# What's the difference between stainS?



## Tonyg

I frequently use both Minwax and Old Masters oil based penetrating stains and poly but not on a fine finish or furniture grade project. What's the difference between stain products, and polyurethanes for that matter? What makes a good stain? 

I mean both seem to penetrate and have consistency so why would I buy one product over another? If I do a furniture grade project what would be my top of the line product/process choice?


----------



## PACman

Pass. Sorry.


----------



## epretot

I find when it comes to stain and top coating questions, wood working forums have better information.

The wood whisperer comes to mind.


----------



## stelzerpaintinginc.

Tonyg said:


> I frequently use both Minwax and Old Masters oil based penetrating stains and poly but not on a fine finish or furniture grade project. What's the difference between stain products, and polyurethanes for that matter? What makes a good stain?
> 
> I mean both seem to penetrate and have consistency so why would I buy one product over another? If I do a furniture grade project what would be my top of the line product/process choice?


If you're referring to interior stains, my answer would be completely different than for exterior stains. For interior, I'm of the opinion that any stain you're well versed in and can accomplish a consistent, repeatable, professional finish, then that's the best stain to use. As you know, so much of staining is knowing what to do and what to use in certain situations to achieve a particular outcome. In my own experience, I've found the best success with General Finishes and Old Masters for interior stains, but I guarantee anyone who's mastered another type of stain can match or beat any finish I could put out with my favorite brands.

Now, if we're talking about exterior stains, my answer isn't so simple. Like you and any other painter who's been around the block, we have our favorites as far as what works best. 

To address your question about the best product/process for achieving furniture-grade work, I'd say it's entirely dependent upon your experience with various techniques, stains, dyes, toners, wash-coats, finishes, etc. Also would depend greatly on your expectaions, budget, and just how far you're willing to go and how much time you're willing to spend. So the answer is pretty subjective. 

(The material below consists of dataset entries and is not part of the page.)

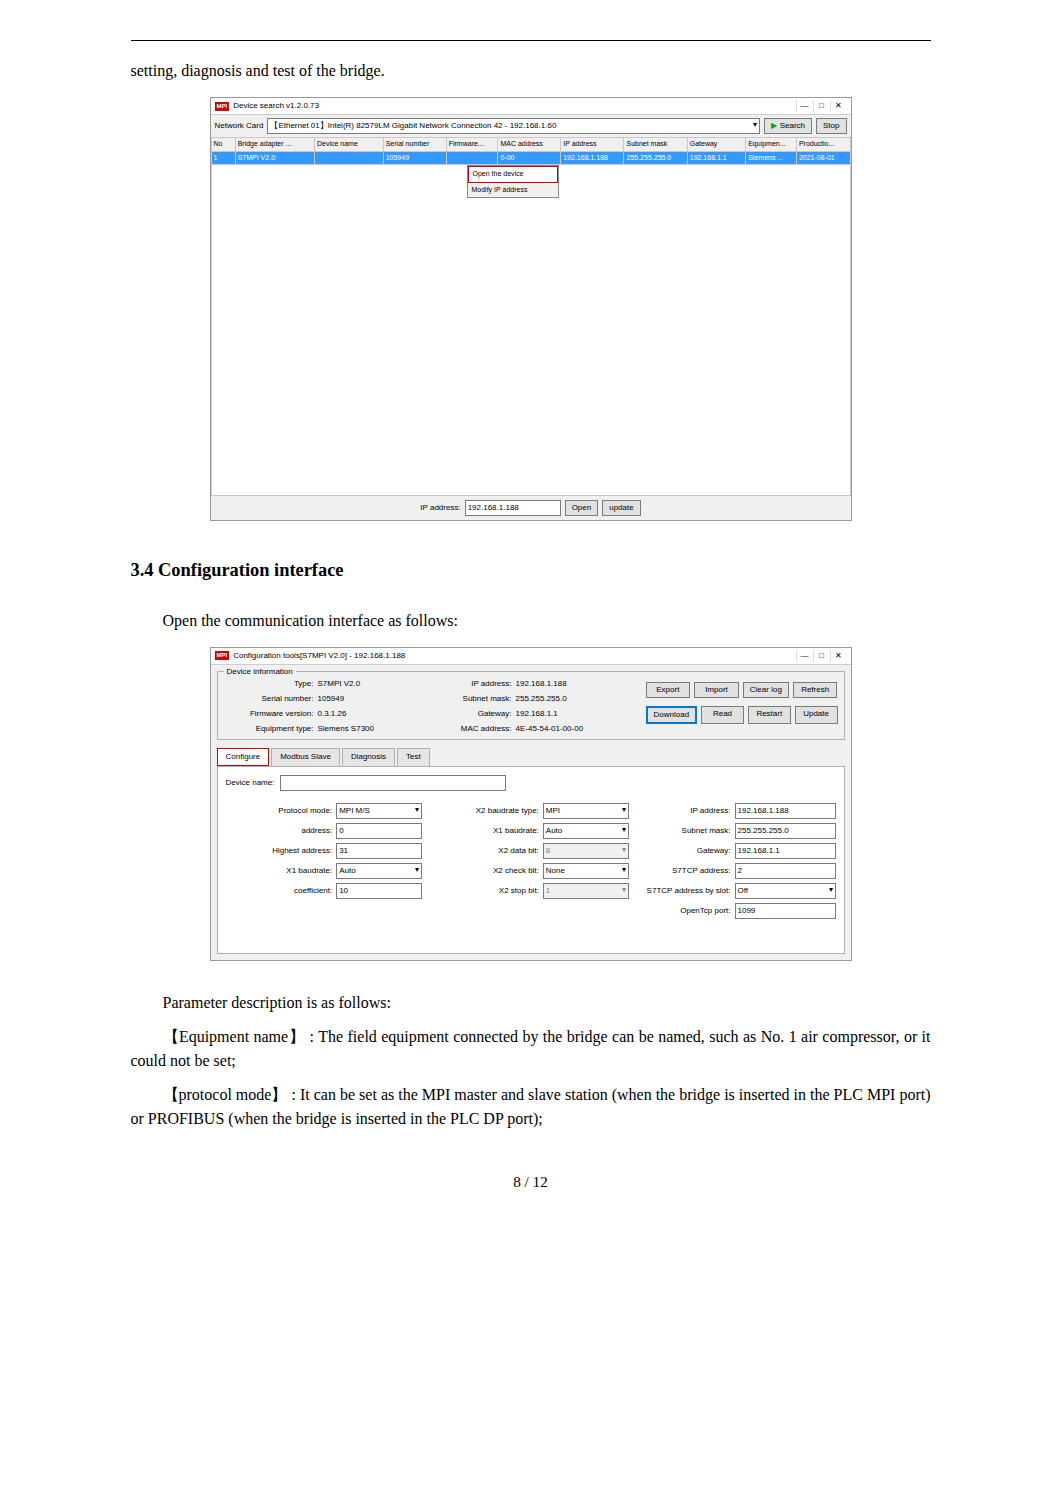setting, diagnosis and test of the bridge.
MPI Device search v1.2.0.73
—□✕
Network Card
【Ethernet 01】Intel(R) 82579LM Gigabit Network Connection 42 - 192.168.1.60
Search
Stop
| No | Bridge adapter ... | Device name | Serial number | Firmware... | MAC address | IP address | Subnet mask | Gateway | Equipmen... | Productio... |
| --- | --- | --- | --- | --- | --- | --- | --- | --- | --- | --- |
| 1 | S7MPI V2.0 | | 105949 | | 0-00 | 192.168.1.188 | 255.255.255.0 | 192.168.1.1 | Siemens ... | 2021-08-01 |
Open the device
Modify IP address
IP address:
192.168.1.188
Open
update
3.4 Configuration interface
Open the communication interface as follows:
MPI Configuration tools[S7MPI V2.0] - 192.168.1.188
—□✕
Device information
Type:
S7MPI V2.0
IP address:
192.168.1.188
Serial number:
105949
Subnet mask:
255.255.255.0
Firmware version:
0.3.1.26
Gateway:
192.168.1.1
Equipment type:
Siemens S7300
MAC address:
4E-45-54-01-00-00
Export
Import
Clear log
Refresh
Download
Read
Restart
Update
Configure
Modbus Slave
Diagnosis
Test
Device name:
Protocol mode:
MPI M/S
address:
0
Highest address:
31
X1 baudrate:
Auto
coefficient:
10
X2 baudrate type:
MPI
X1 baudrate:
Auto
X2 data bit:
8
X2 check bit:
None
X2 stop bit:
1
IP address:
192.168.1.188
Subnet mask:
255.255.255.0
Gateway:
192.168.1.1
S7TCP address:
2
S7TCP address by slot:
Off
OpenTcp port:
1099
Parameter description is as follows:
【Equipment name】 : The field equipment connected by the bridge can be named, such as No. 1 air compressor, or it could not be set;
【protocol mode】 : It can be set as the MPI master and slave station (when the bridge is inserted in the PLC MPI port) or PROFIBUS (when the bridge is inserted in the PLC DP port);
8 / 12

For interior wood finishes, Google, "Bob Flexner". Although I don't follow every suggestion of his to the letter, I've learned a ton just by reading & reviewing his various publications & internet submissions. 
Also,
www.finishingiq.com
www.lumberjocks.com
www.woodmagazine.com


----------



## PACman

stelzerpaintinginc. said:


> If you're referring to interior stains, my answer would be completely different than for exterior stains. For interior, I'm of the opinion that any stain you're well versed in and can accomplish a consistent, repeatable, professional finish, then that's the best stain to use. As you know, so much of staining is knowing what to do and what to use in certain situations to achieve a particular outcome. In my own experience, I've found the best success with General Finishes and Old Masters for interior stains, but I guarantee anyone who's mastered another type of stain can match or beat any finish I could put out with my favorite brands.
> 
> Now, if we're talking about exterior stains, my answer isn't so simple. Like you and any other painter who's been around the block, we have our favorites as far as what works best.
> 
> To address your question about the best product/process for achieving furniture-grade work, I'd say it's entirely dependent upon your experience with various techniques, stains, dyes, toners, wash-coats, finishes, etc. Also would depend greatly on your expectaions, budget, and just how far you're willing to go and how much time you're willing to spend. So the answer is pretty subjective.
> 
> For interior wood finishes, Google, "Bob Flexner". Although I don't follow every suggestion of his to the letter, I've learned a ton just by reading & reviewing his various publications & internet submissions.
> Also,
> www.finishingiq.com
> www.lumberjocks.com
> www.woodmagazine.com


Good response. But I myself have never been able to get even an acceptable finish using any Minwax product. I guess that's why they pay all of you the big bucks!


----------



## Rbriggs82

PACman said:


> Good response. But I myself have never been able to get even an acceptable finish using any Minwax product. I guess that's why they pay all of you the big bucks!


That's correct.


----------



## RH

Try the Sansin stains if you can find them. I think I may be swinging from Old Masters over to those now that I have been using them a bit more.


----------



## Tonyg

Availability is key. I ordered in some Sansin last year (off if Amazon if all places) for a project and may try the General finishes next time when I have time to wait for shipping which is really the problem. SW carries the minwax and BM Old Masters which is my primary provider. Have used some lacquer a few years back that a local cabinet shop was using but that is a direction I didn't want to go


----------